La esperanza, antídoto contra los orcos
Una de las causas probables por las que las obras de arte son sustituidas socialmente por otros objetos o acciones que fingen serlo, pero no lo son, es que las primeras están habitadas por la esperanza y las segundas comercian con el optimismo, la moneda falsa de la esperanza. Diríamos tal vez que resulta incluso más sencillo custodiar la esperanza revestida de pesimismo.
Para Ernst Bloch, el otro nombre de la esperanza era el de la utopía. En 1918, publicó precisamente Geist der Utopie (Espíritu de la utopía); allí se le atribuía a la música el privilegio de deparar una reconciliación anticipada. Pero después, hacia mediados de la década de 1950, salieron los tres volúmenes, en la edición alemana, de Das Prinzip Hoffnung (El principio esperanza). Más que de una corrección, estaríamos en presencia de un relevo.
Como escribió José Emilio Burucúa, "el gran género de la utopía, creado a partir de la inversión temporal de la edad de oro, que se trasladó de la admiración por el pasado concluido hacia la construcción expectante del futuro, ha sido la formulación secularizada de la esperanza desde el siglo XVI en adelante". Pero, con todo, la esperanza, tras su secularización, no perdió los fueros, mientras que la utopía, tal como llegó a ser entendida y ejecutada, promete más bien los orcos políticos que sufrimos en carne propia.
Das Prinzip Hoffnung, que encierra a su modo su propia teoría estética, formula en la primera línea dos preguntas que tocan el corazón del problema: "¿Qué esperamos? ¿Qué nos espera?" La esperanza acontece, podríamos presumir, cuando la respuesta a cada una de esas preguntas es la misma. Salvo que esa respuesta persiste indefinidamente aplazada. El arte logra ponerla en forma, sin responderla. Es lo que Bloch llama un noch-nicht, un todavía no. Este noch-nicht es un nombre para la esperanza mucho más preciso que el de utopía. Aun a pesar de su insufrible lastre marxista, Bloch -igual que por su lado Max Horkheimer, puntal de la Escuela de Frankfurt- intuyó el fraude materialista del paraíso en la Tierra y buscó en el arte una significación mesiánica.
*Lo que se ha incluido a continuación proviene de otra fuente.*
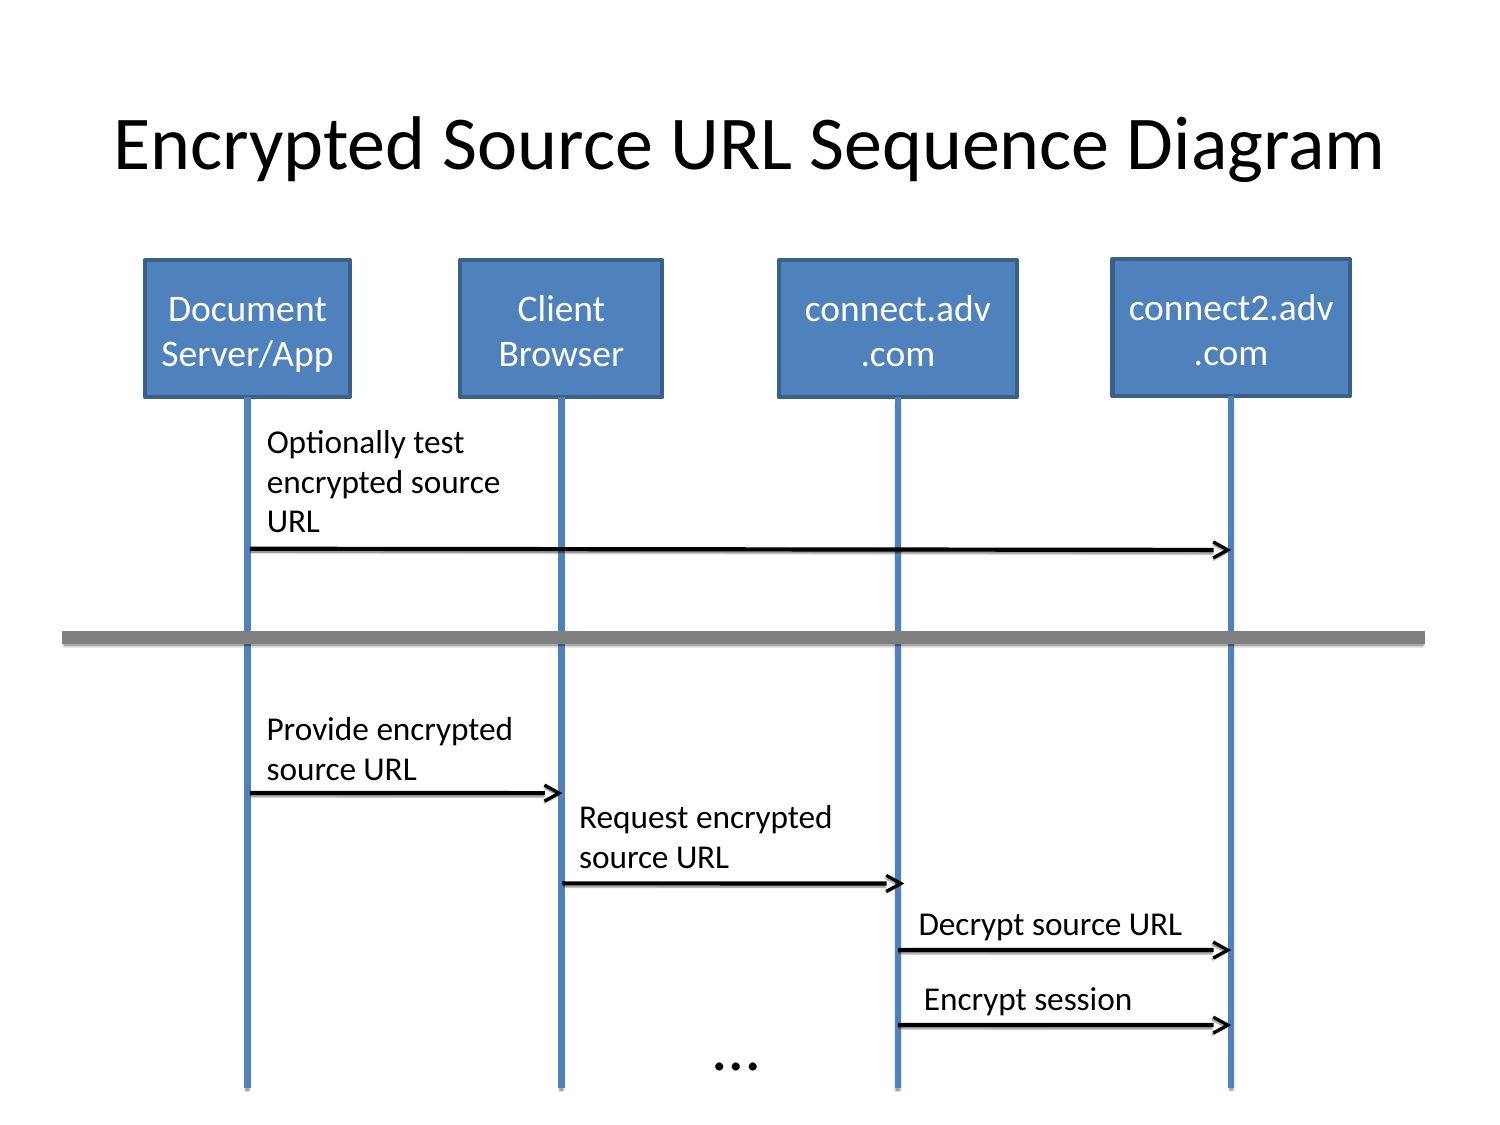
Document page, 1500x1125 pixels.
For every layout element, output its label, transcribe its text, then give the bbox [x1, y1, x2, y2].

text_box connect.adv .com [779, 259, 1017, 398]
text_box … [698, 995, 775, 1091]
text_box Provide encrypted source URL [251, 699, 536, 791]
text_box Request encrypted source URL [564, 787, 856, 883]
title Encrypted Source URL Sequence Diagram [75, 45, 1425, 233]
text_box Document Server/App [145, 259, 350, 398]
text_box Encrypt session [909, 969, 1148, 1022]
text_box Decrypt source URL [903, 894, 1198, 947]
text_box Client Browser [460, 259, 663, 398]
text_box connect2.adv .com [1112, 258, 1350, 397]
text_box Optionally test encrypted source URL [252, 412, 524, 546]
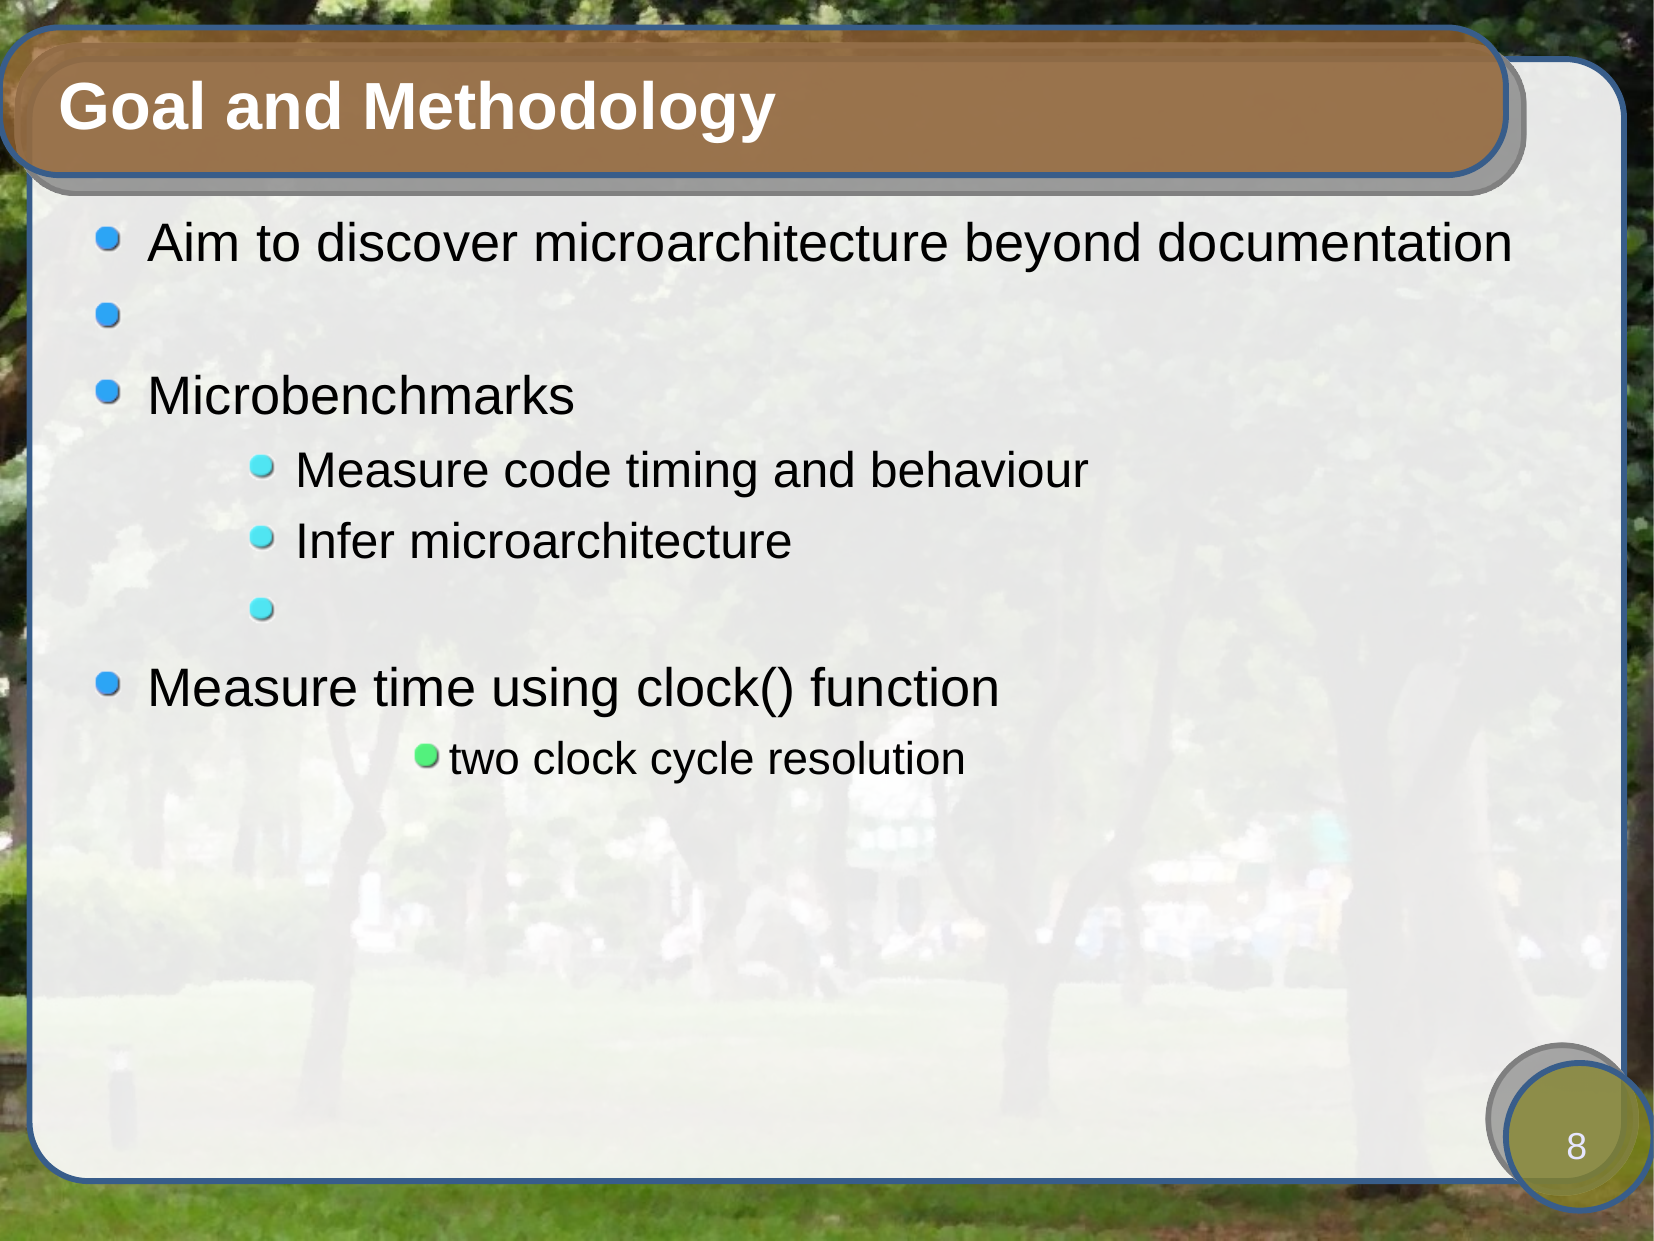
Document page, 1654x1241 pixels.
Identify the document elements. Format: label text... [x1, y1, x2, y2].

La obra de arte no responde, decíamos, esas dos preguntas, pero ella misma es la repuesta. Aun cuando lo representado (lo contado, lo insinuado) sea catastrófico (y el mero de hecho de que la obra pudiera reducirse a esta definición terminaría invalidándola), su propia existencia es manifestación de esperanza. A propósito de otra cuestión, otro filósofo, Hans-Georg Gadamer, observó que "en la obra de arte no solo se remite a algo, sino que en ella está propiamente aquello a lo que se remite". Eso mismo ocurre con la esperanza en la obra.
"El hoy y el ayer difieren", anotaba Horkheimer en un apunte de la década de 1960. "En el siglo XVIII, la literatura servía a un mundo que podía mejorar; hoy en día cualquier modificación que aun cabe esperar apunta hacia una mayor desintegración". El suyo, como el nuestro y como el de casi todos, fue un tiempo de desintegración. Claro que esta desintegración no sería la última palabra, pero la siguiente, una vez más y como el propio Horkheimer sospechaba, no admite ser pronunciada ni representada. Además, allí donde Horkheimer dice "literatura" nosotros podríamos usar, sin más, "arte". Lo dijeron mucho mejor unos versos de Emily Dickinson, que por lo demás le gustan bastante a Burucúa. "Esperanza es la cosa con plumas / que se posa en el alma, / canta la melodía sin palabras / y nunca se detiene. // Muy dulce se la oye, en el vendaval,/ e irritada ha de estar la tormenta / que pueda avergonzar al ave pequeña / que a tantos dio calor. // La oí en la tierra más fría / y en el más extraño de los mares, / pero jamás, en ningún extremo, / de mí pidió siquiera una migaja".
Esa tune without the words define por igual a la obra y aquello a lo que la obra remite. O bien, según Bloch, "la felicidad, pero como algo inalcanzado, es la estrella, pero en la lejanía".